X-raying a Transformer Forward Pass
What does attention actually do, token by token, layer by layer? Not the textbook answer — the actual numbers, on a real prompt, with a real model.
I built a forward-pass tracer into rocmforge that captures every attention edge as inference runs, then renders it as a graph. This post shows what came out.
What the tracer captures
Every transformer forward pass is a flow: embeddings at the bottom, logits at the top, attention routing information between positions at each layer.
The tracer records this as a JSONL stream:
- node records: one per component (input_embedding, query, key, value, attention_output, mlp_hidden, logits, confidence) per layer per sequence position
- edge records: attention edges with
src_position,dst_position,weight— the raw softmax output, summed across heads - meta record: predicted token, confidence, and expected attention positions for the prompt
Weights are summed across all 25 layers and all heads. This gives total attention mass per (src, dst) pair across the full forward pass.
Correct prediction: Paris → city
Prompt: “The capital of France is Paris. Paris is a…”
Predicted token: city (confidence 0.773)
Expected positions: {0, 4, 5} — BOS token, “Paris”, “is”

Left: attention flow graph, positions 0–8, components stacked bottom to top. Right: what the last position (pos 8) attends to, colored by expected (green) vs unexpected (orange/red).
The convergence bar is what matters. Position 8 (prediction position) attends to:
| Position | Token | Weight | Status |
|---|---|---|---|
| 0 | BOS | 166 | expected |
| 4 | “Paris” | 31 | expected |
| 2 | “capital” | ~8 | unexpected |
| 5 | “is” | ~6 | expected |
Strong BOS sink. Dominant expected positions. Four unexpected positions with low mass. Model routes to the right context.
Wrong prediction: Myanmar → Yangon
Prompt: “The capital of Myanmar is”
Predicted token: Yang (→ Yangon, confidence 0.9999)
Correct answer: Naypyidaw (Myanmar moved its capital in 2006)
Expected positions: {0, 1, 3, 4} — BOS, “The”, “capital”, “of”

Same layout. Position 13 (prediction) attends to 14 positions. Many are unexpected.

## [Supplied material]
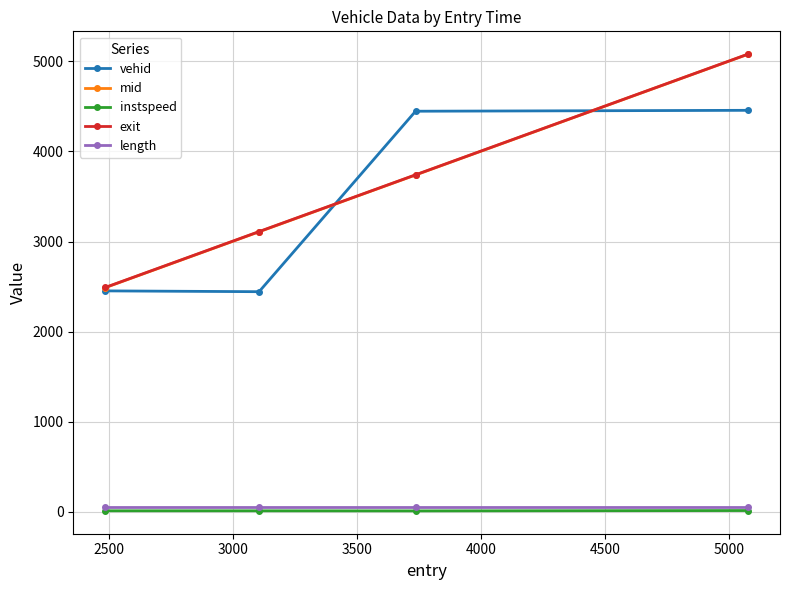

What is the maximum value shown in the chart?

5080.6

## [Required tasks]
1) Do these statements agree with the forward-pass tracer post? Answer yes or no for each, and quote the deciding words. (a) The tracer sums attention weights across all heads. (b) For the Myanmar prompt, the model predicted Naypyidaw. (c) For the Paris prompt, "capital" is an expected position.
2) Extend the forward-pass tracer post, starting after its last sentence.

## [Answers to the problems]
1)
(a) Yes: "Weights are summed across all 25 layers and all heads."
(b) No: "Predicted token: Yang (→ Yangon, confidence 0.9999)"
(c) No: "| 2 | “capital” | ~8 | unexpected |"

2)
| Position | Weight | Status |
|---|---|---|
| 0 (BOS) | 173 | expected |
| 13 (self) | 30 | unexpected |
| 12 | 22 | unexpected |
| 6 (“Myanmar”) | 22 | unexpected |
| 9 | 14 | unexpected |
| 7 | 13 | unexpected |
| 4 | 10 | expected |
| 5 | 7 | unexpected |
| 3 | 7 | expected |
| 11 | 5 | unexpected |
| 8 | 5 | unexpected |
| 10 | 2 | unexpected |
| 1 | 2 | expected |
What the comparison shows
| Metric | Correct | Wrong |
|---|---|---|
| BOS sink (pos 0) | 166 | 173 |
| Active positions | 9 | 14 |
| Unexpected positions > 0.1 | 4 | 10 |
| Confidence | 0.773 | 0.9999 |
The BOS sink does not move. It gets slightly stronger in the wrong prediction. That rules out sink displacement as the failure cause.
What changes: unexpected positions dominate. The model’s final token pulls mass from positions that activate the Myanmar→Yangon co-occurrence — Yangon was the capital until 2006 and appears far more frequently in training data than Naypyidaw. The model commits to this with 0.9999 confidence, not because the readout layer fails, but because attention routed to the wrong context.
Failure modes observed: higher attention entropy (#3) and unexpected-position mass dominance (#4). The readout layer (logit projection) works correctly on whatever context attention delivered — the error is upstream.
Where this runs
The tracer is in rocmforge, emitting JSONL from the CPU inference hotpath. It runs on any GGUF model loadable by the existing CPU engine. The visualization is a Python script (plot_forward_graph.py) in geographdb-core.
Invocation:
cargo run --example infer -- \
--model models/qwen2.5-0.5b-instruct-q8_0.gguf \
--prompt "The capital of Myanmar is" \
--forward-graph-trace /tmp/trace.jsonl \
--expected-attention '{"13": [0,1,3,4]}'
python examples/plot_forward_graph.py /tmp/trace.jsonl
What comes next
Two traces is not a result. It is a signal worth testing.
The claim — that wrong predictions show higher attention entropy and more unexpected-position mass while BOS sink strength remains constant — needs a controlled study before it can be asserted. What I am planning:
- Run 20–50 correct/wrong prompt pairs on Qwen2.5-0.5B-Instruct, matched on approximate prompt length
- Compute Shannon entropy of the pred-position attention distribution for each trace
- Test whether
entropy(wrong) > entropy(correct)holds across the dataset - Separate routing failure (this post) from readout failure by checking whether wrong predictions with high confidence differ from wrong predictions with low confidence
If the entropy separation holds, it gives an interpretability signal derivable from a single forward pass, without any fine-tuning or probing classifier. That is what makes it worth checking.
GPU path via rocmforge ROCm kernels is deferred pending flash-attention changes. CPU path works now.